The Peeves: Origin stories, corporate culture, cocaine, pantsuits, feminism, yachts.


Put a Cap on It: Usually, the only characters who get backstories are those who'll generate millions in revenue—your Wolverines, your Darth Vaders, etc. In this season's Portlandia premiere, it's Toni (Carrie) and Candace (Fred), the bespectacled, confrontational owners of feminist bookstore Women and Women First.


A man writing for the Killingsworth Neighborhood News—not a real paper, nor the name of any real neighborhood—comes into the store for an interview. Candace and Toni sit him down and give him their life stories. Flash to 1991: The two are high-powered book executives in Manhattan, Candace at Crown Books and Toni at B. Dalton, in charge of "making sure there was a B. Dalton in every mall in America." Back then, they were all blazers and power lunches, willing to tear down anything in their path to literary domination.


When B. Dalton buys Crown, executive/cokehead Bruce Nathanson (the voice of Ghazan on The Legend of Korra) pits Candace and Toni against one another in a duel to oversee the newly-dubbed Cralton's chick-lit division. Candace wins the dance-off—set to to Snap!'s "The Power"—but learns Bruce is planning to give the division to a man anyway. So the two join forces, win the position and then, after Bruce badmouths Toni, set fire to his yacht and go into hiding where they know no one will find them, because no one ever goes there: feminist bookstore Women and Women First.


Best Bits: Candace and Toni trying to verbally intimidate each other. "I, myself was a bit of a whiz kid. Toni the Pony, they called me," Toni says. Candace retorts: "And I was a whiz woman. When I went to the bathroom, it was loud. I was called 'Candace, that woman who looks like a horse who pees like a horse.'"


Duds: The dance battle. That joke peaked in the early 2000s. It wasn't great then, and by the time Andy Samberg dance-punched his way through a forest in 2007's Hot Rod, it was thoroughly dead. Just as in real battles, no one wins.

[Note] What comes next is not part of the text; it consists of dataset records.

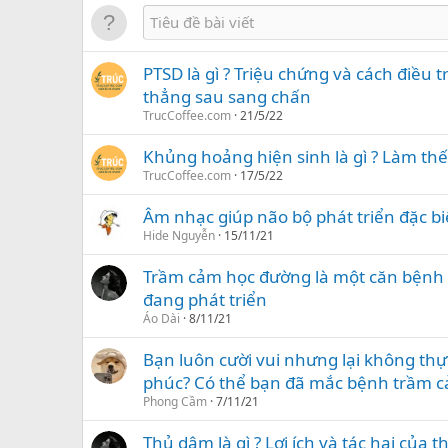
PTSD là gì ? Triệu chứng và cách điều t
thẳng sau sang chấn
TrucCoffee.com
21/5/22
Khủng hoảng hiện sinh là gì ? Làm thế
TrucCoffee.com
17/5/22
Âm nhạc giúp não bộ phát triển đặc bi
Hide Nguyễn
15/11/21
Trầm cảm học đường là một căn bệnh đ
đang phát triển
Áo Dài
8/11/21
Bạn luôn cười vui nhưng lại không th
phúc? Có thể bạn đã mắc bệnh trầm c
Phong Cầm
7/11/21
Thủ dâm là gì ? Lợi ích và tác hại của 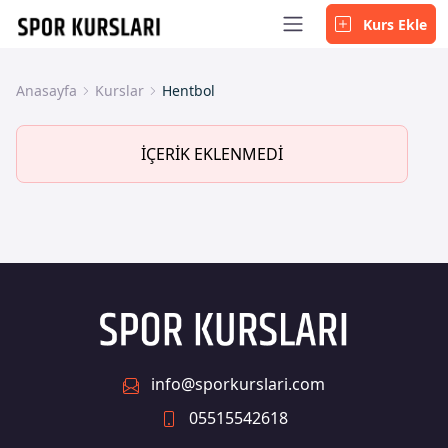
Kurs Ekle
Anasayfa
Kurslar
Hentbol
İÇERİK EKLENMEDİ
info@sporkurslari.com
05515542618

Deep Cuts: The boat in the yacht scene might say Montauk, N.Y., but, hey, what's that over Fred's shoulder? It's the Marquam Bridge! And there's the Ross Island Bridge, and the South Waterfront! This was a nice touch: It gave the flashback a kind of homemade feel, like at a school play where they accidentally turn on the lights on a stagehand. DIY OR DIE.


Grade: B. Toni and Candace were never my favorites—the whole “feminists are no fun” thing is pretty tired—but this bit makes them somewhat more engaging. With a backstory, they feel more like people: They’re not just arbitrarily angry women who fell out of the sky, but rather  criminals in hiding. That said, I'm not so sure about following only one story per episode. It worked this time, but it's a less forgiving format: Ill-conceived skits won't just end, they'll drag on for 22 long minutes.